President Abdel Fattah Al-Sisi met with Minister of Interior Mohamed Ibrahim and several other high-ranking security officials Tuesday morning at the Presidential Palace in Heliopolis to address security challenge facing Egypt.
A Ministry of Interior statement said that issues addressed at the meeting included police presence on college campuses, training security forces abroad and modernising training techniques. The statement added the meeting also covered terrorism and the observation of human rights protocols.
Stated priorities include tightening security at ports, and fighting terrorism while staying within the bounds of the constitution.
Harassment, the smuggling of food supplies, theft of electricity, and Cairo’s endemic traffic problem were also touched upon.
The meeting came a day after a series of bomb blasts killed two police officers and injured 13 others outside the Presidential Palace. Explosives experts Ahmed Amin Al-Ashmawy and Mohamed Lotfy were killed while attempting to defuse the bombs, the Ministry of Health said.
A spokesman for the Ministry of Interior could not comment on whether or not the bombings were discussed at the meeting.
The bombings were widely criticised both by political parties and government ministries.
The Salafi Al-Nour Party condemned the bombings and called on the security forces to make “proactive moves” to “detect the movements of criminal elements before [they] commit such terrorist acts”. The party added that this constant monitoring of the situation in the country is the “primary role of the security services”.
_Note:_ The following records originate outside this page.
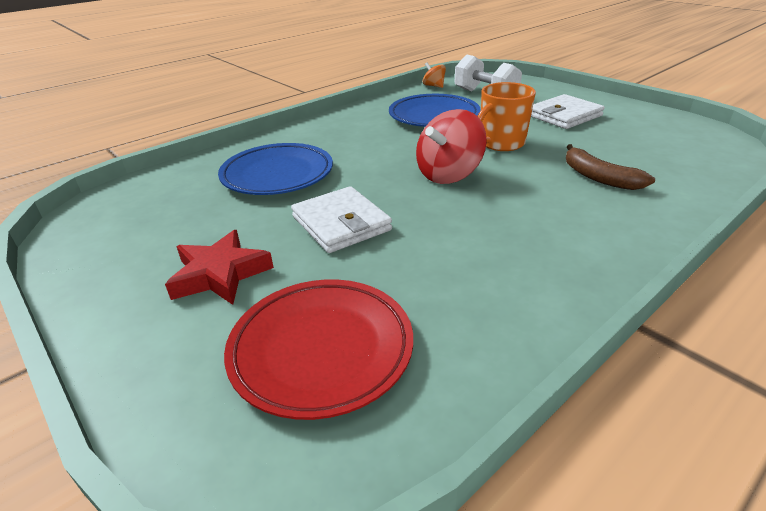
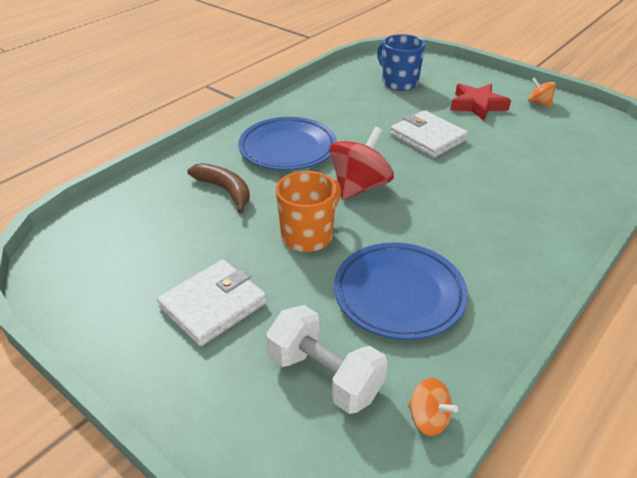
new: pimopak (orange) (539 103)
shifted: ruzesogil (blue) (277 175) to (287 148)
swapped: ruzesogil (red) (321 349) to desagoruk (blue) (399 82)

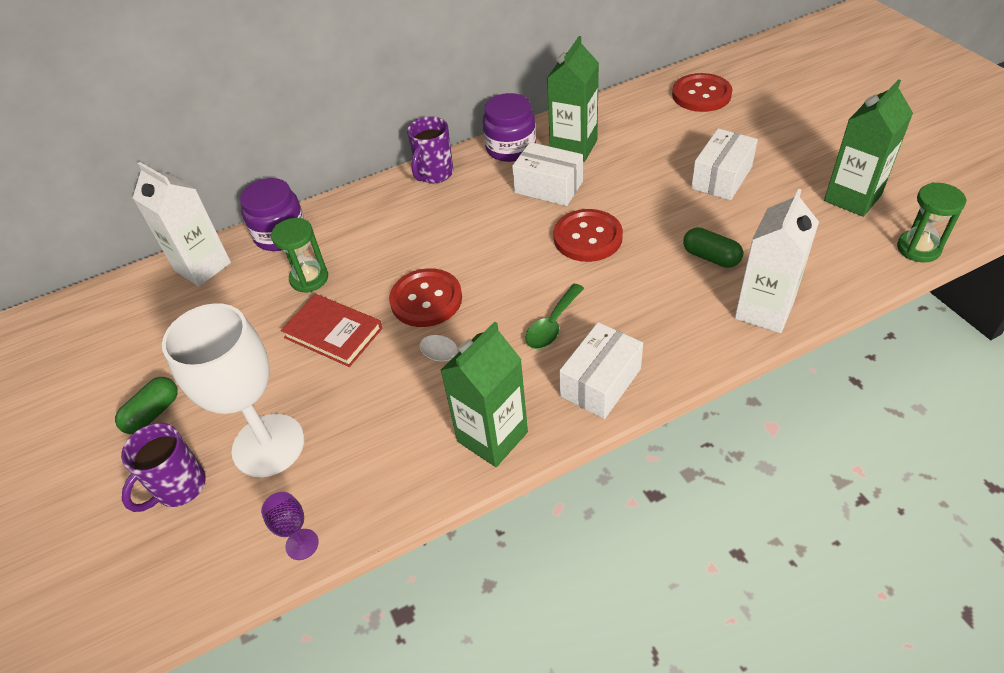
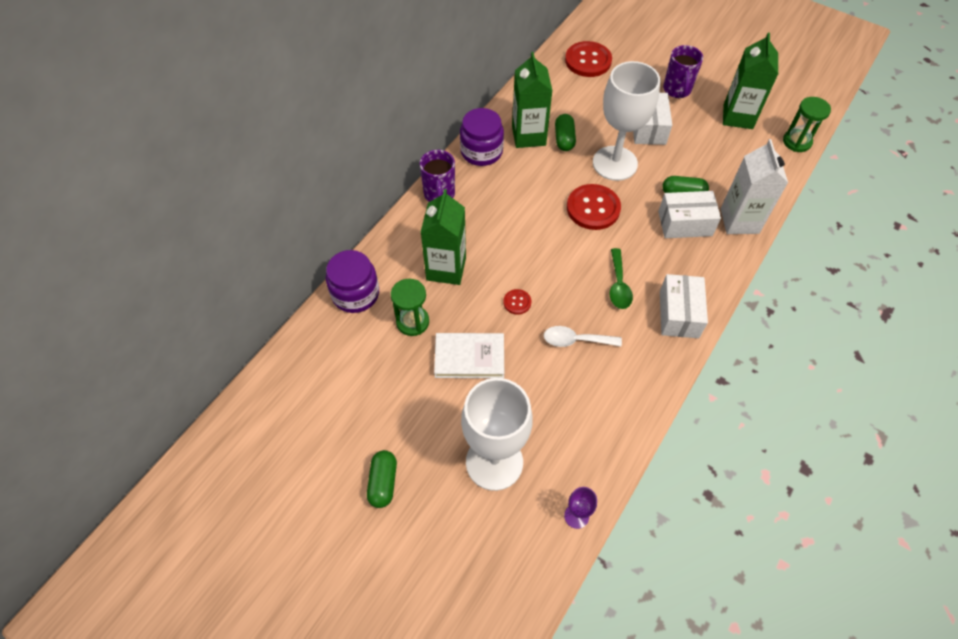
gone: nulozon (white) (202 266)
new: velotak (white) (615 163); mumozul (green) (564 139)
shifted: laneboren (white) (548 187) to (685 223); nulozon (green) (492 437) to (446 268); desagoruk (purple) (179 487) to (677 90)
repainted: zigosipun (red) (333 333) to zigosipun (white) (469 357)
scaled: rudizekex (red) (426 299) = (517 302) x0.48

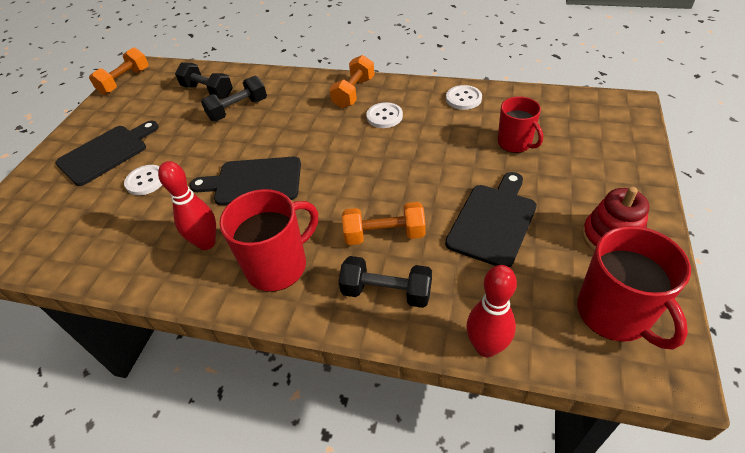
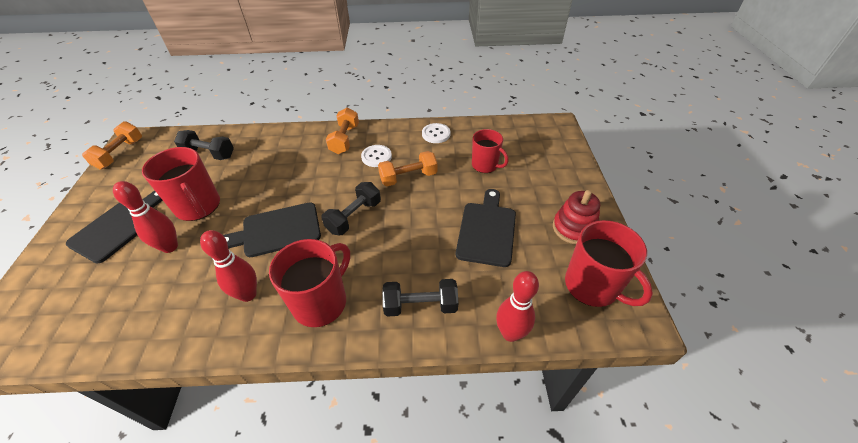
new: desagoruk (red) (198 206)
shifted: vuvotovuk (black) (238 109) to (354 217); vuvotovuk (orange) (384 235) to (408 177)
swapped: rudizekex (white) (146 181) to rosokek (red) (170 247)

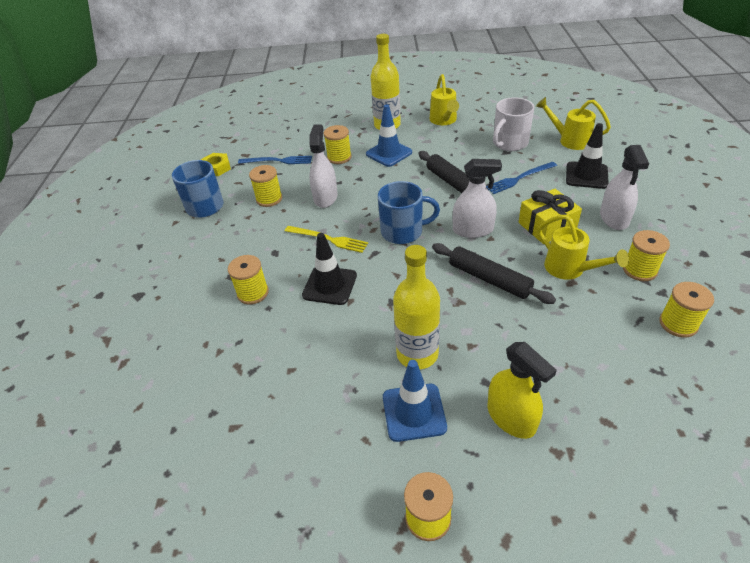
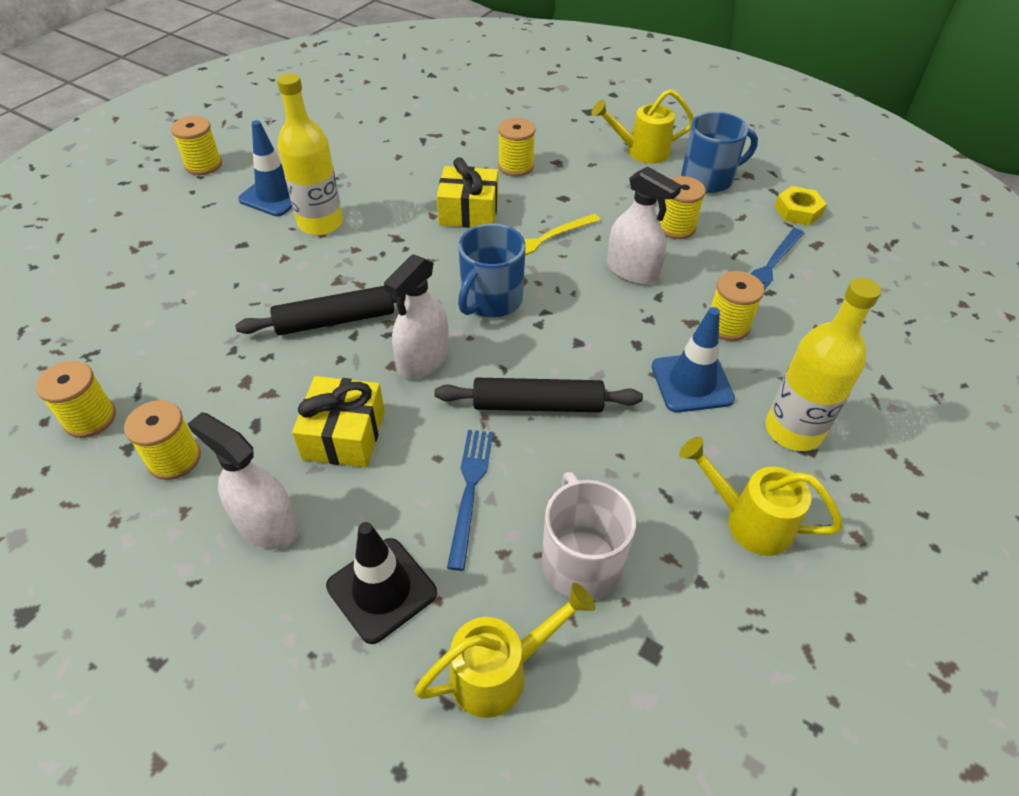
gone: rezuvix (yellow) (511 417)
shifted: vadafen (yellow) (570 270) to (640 152)
swapped: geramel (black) (329 285) to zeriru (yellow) (469 212)

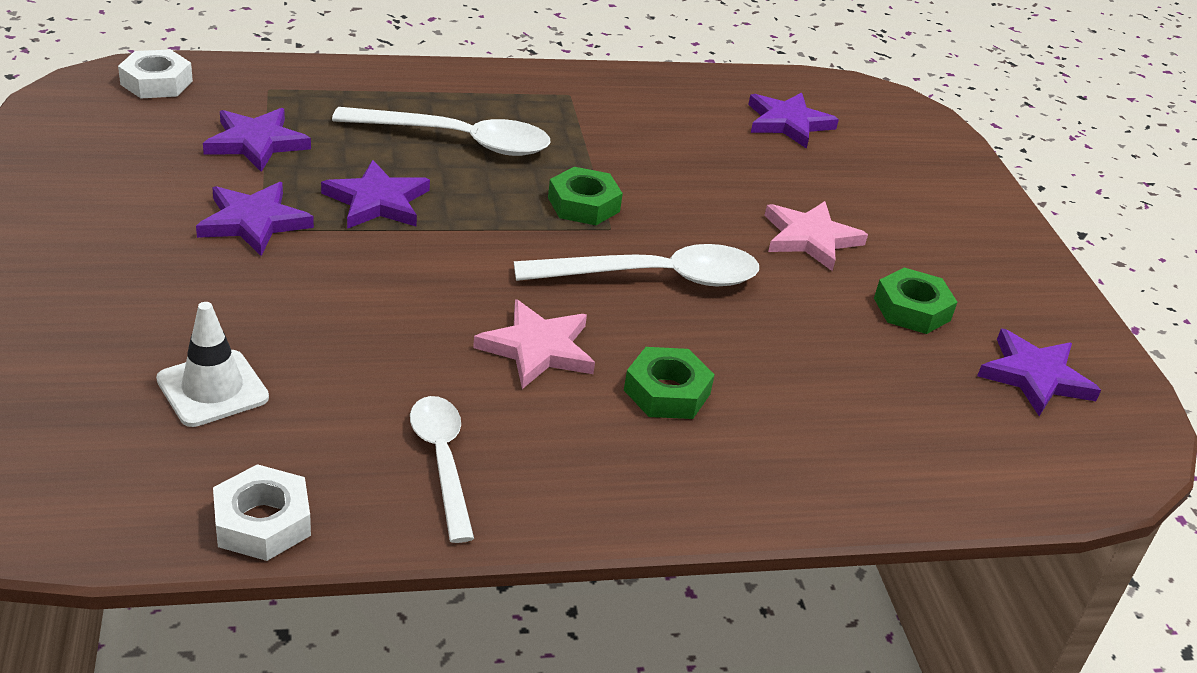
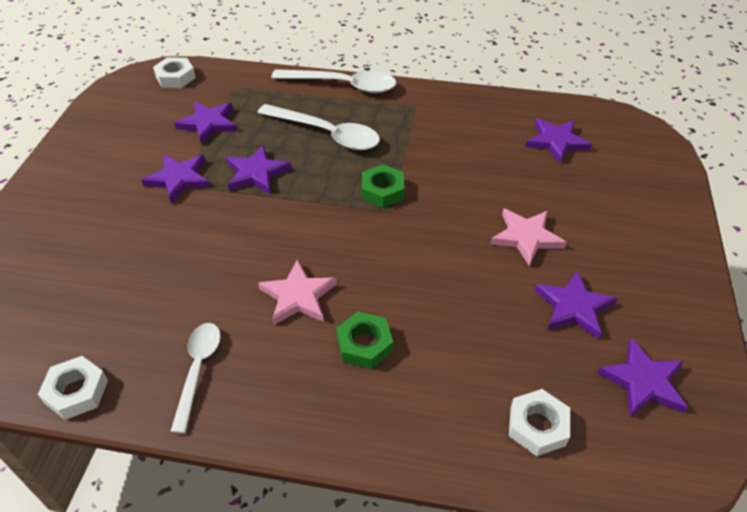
gone: geramel (white) (212 389)
new: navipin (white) (537 426)
shifted: soguguk (white) (654 278) to (343 85)
swapped: navipin (green) (912 309) to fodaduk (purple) (573 307)

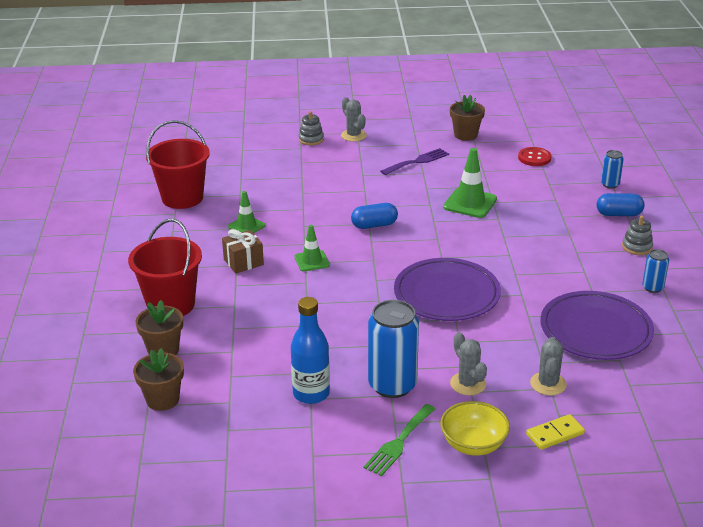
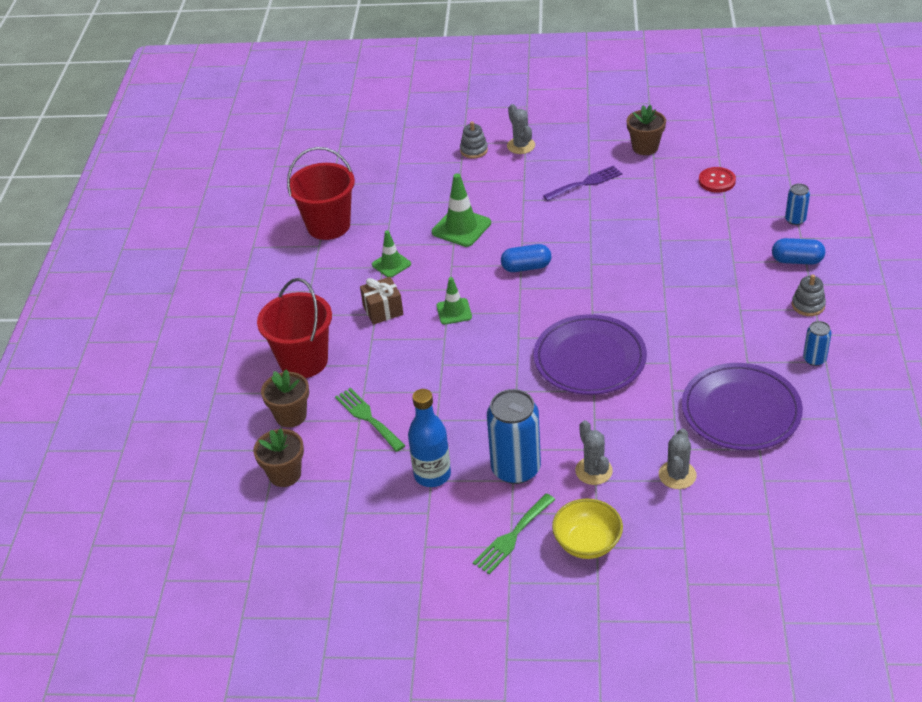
gone:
The Minister of Culture Gaber Asfour and Minister or Religious Endowments Mohamed Mokhtar Gomaa both condemned the bombings during a joint press conference on Tuesday morning. The ministers called “support” for terrorists “a betrayal of the great nation” and called for the dismantling of “these forces and their supporters or satellite [groups]”. They also called for regional efforts to combat “these dark forces”.